Third, look how to encourage behavioural changes even outside the workplace- so that good habits are maintained and bad ones do not return. For instance, if employees only use the corporate gym during the week, what incentives are in place for employees during the weekend? Would they be encouraged to purchase pedometers to track their activity (or inactivity)?

2. Look to firms that HAVE taken radical steps in managing the health of their workforce

An example here that comes to mind- last year a CEO of a large insurance company in the US injured himself after a serious skiing accident. After conventional forms of medicine had failed him and were unable to ease his chronic pain, he turned to non-traditional forms of therapy such as yoga, craniosacral therapy, and acupuncture. What he experienced changed his life irrevocably. His chronic pains disappeared and he felt normal for the first time in a long while.

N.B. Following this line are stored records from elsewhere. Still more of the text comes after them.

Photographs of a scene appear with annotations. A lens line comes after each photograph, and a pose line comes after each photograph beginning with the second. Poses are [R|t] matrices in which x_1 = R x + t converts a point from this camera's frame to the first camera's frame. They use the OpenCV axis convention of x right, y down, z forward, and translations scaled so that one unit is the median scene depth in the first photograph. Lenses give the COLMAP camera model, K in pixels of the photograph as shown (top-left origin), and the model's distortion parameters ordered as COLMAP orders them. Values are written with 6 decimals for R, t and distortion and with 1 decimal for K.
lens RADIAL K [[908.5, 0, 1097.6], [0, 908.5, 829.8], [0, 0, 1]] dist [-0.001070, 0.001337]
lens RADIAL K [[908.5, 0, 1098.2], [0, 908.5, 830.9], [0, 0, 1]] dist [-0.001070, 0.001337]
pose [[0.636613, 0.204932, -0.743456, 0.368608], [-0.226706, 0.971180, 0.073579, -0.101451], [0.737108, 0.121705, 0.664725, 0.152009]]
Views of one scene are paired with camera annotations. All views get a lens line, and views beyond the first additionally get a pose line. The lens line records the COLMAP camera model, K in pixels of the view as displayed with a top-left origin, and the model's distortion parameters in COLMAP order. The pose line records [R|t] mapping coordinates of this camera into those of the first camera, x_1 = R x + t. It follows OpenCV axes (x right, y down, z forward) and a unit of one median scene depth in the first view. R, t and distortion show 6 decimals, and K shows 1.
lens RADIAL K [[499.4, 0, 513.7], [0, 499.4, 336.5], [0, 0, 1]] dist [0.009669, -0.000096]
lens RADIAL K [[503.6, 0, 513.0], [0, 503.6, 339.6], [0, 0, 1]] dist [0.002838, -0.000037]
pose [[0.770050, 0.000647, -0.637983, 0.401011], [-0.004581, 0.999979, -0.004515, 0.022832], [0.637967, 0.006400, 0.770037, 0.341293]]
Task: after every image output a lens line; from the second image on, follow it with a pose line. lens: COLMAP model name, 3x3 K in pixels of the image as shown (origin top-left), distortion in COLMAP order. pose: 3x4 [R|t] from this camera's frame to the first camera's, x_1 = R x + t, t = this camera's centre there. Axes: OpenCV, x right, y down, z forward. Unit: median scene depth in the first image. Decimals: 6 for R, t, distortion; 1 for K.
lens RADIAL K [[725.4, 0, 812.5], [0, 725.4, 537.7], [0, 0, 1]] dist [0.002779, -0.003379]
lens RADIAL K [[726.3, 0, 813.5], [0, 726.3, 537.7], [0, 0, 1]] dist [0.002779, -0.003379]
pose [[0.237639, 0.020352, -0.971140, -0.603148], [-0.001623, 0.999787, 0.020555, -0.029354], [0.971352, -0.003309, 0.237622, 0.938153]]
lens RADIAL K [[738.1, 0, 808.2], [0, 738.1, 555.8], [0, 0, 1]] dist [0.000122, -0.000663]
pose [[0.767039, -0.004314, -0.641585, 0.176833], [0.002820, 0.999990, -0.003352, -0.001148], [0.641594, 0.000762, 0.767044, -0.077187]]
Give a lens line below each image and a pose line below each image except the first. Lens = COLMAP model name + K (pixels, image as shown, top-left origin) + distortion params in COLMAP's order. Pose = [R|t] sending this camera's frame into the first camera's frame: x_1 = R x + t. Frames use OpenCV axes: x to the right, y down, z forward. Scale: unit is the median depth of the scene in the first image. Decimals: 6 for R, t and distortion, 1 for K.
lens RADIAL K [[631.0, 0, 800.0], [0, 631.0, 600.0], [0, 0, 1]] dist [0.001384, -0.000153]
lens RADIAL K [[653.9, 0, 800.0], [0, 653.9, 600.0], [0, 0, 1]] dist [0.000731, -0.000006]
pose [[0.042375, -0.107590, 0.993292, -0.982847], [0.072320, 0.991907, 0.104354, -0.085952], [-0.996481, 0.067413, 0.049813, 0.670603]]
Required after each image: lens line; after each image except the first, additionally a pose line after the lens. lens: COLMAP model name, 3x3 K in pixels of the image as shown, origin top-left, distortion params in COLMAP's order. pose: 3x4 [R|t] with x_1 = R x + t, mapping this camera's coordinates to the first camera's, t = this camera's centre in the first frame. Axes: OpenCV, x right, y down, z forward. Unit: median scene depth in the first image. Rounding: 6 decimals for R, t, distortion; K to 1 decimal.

He wondered what would happen if he applied these practices in the office to alleviate stress among his employees. The company recruited 200 volunteers to participate in a 12-week mindfulness meditation and yoga study. The findings, published here in the Journal of Occupational Health Psychology, show that the traditional Eastern medicine practices reduced stress, measured by cortisol levels and heart rate variability, and thereby reduced employee medical costs.

I am in no way suggesting that alternative therapies or other therapies replace conventional medicine but that these practices should be considered complementing conventional medicine. The East has long embraced alternative therapies and remedies, for thousands of years. Much of this knowledge has proven invaluable to our western way of life and lifestyle.

Finally, I wanted to add that this cultural shift in attitude was possible for Aetna as the change not just came from the top- but the very top. Employees actually saw their CEO speaking about the benefits he personally experienced from practicing these techniques. They then saw others in the workforce experience benefits- that's powerful.

It's difficult to change the culture of a company to think radically about health if this push does not come from the top- so leaders need to walk the talk if they are serious.

3. Gamify corporate health

Finally, I propose what is already in practice throughout the US, which is the gamification of corporate health. Essentially, employees participate in digital games (usually via a health app that is part self-monitoring and part entertainment) with co-workers, creating "healthy" competition where they can win rewards, perhaps even cash, if they hit their health goals.

Would it work in other regions? Similar to the US, the UK is facing tremendous cost pressures in light of its over-burdened national health service. Corporates participating in gamification programmes can substantially prevent obesity and other lifestyle-related issues, curbing the out of pocket and insurances costs incurred later.

Of course there are some significant challenges that are faced when considering this approach, the most important being employee privacy.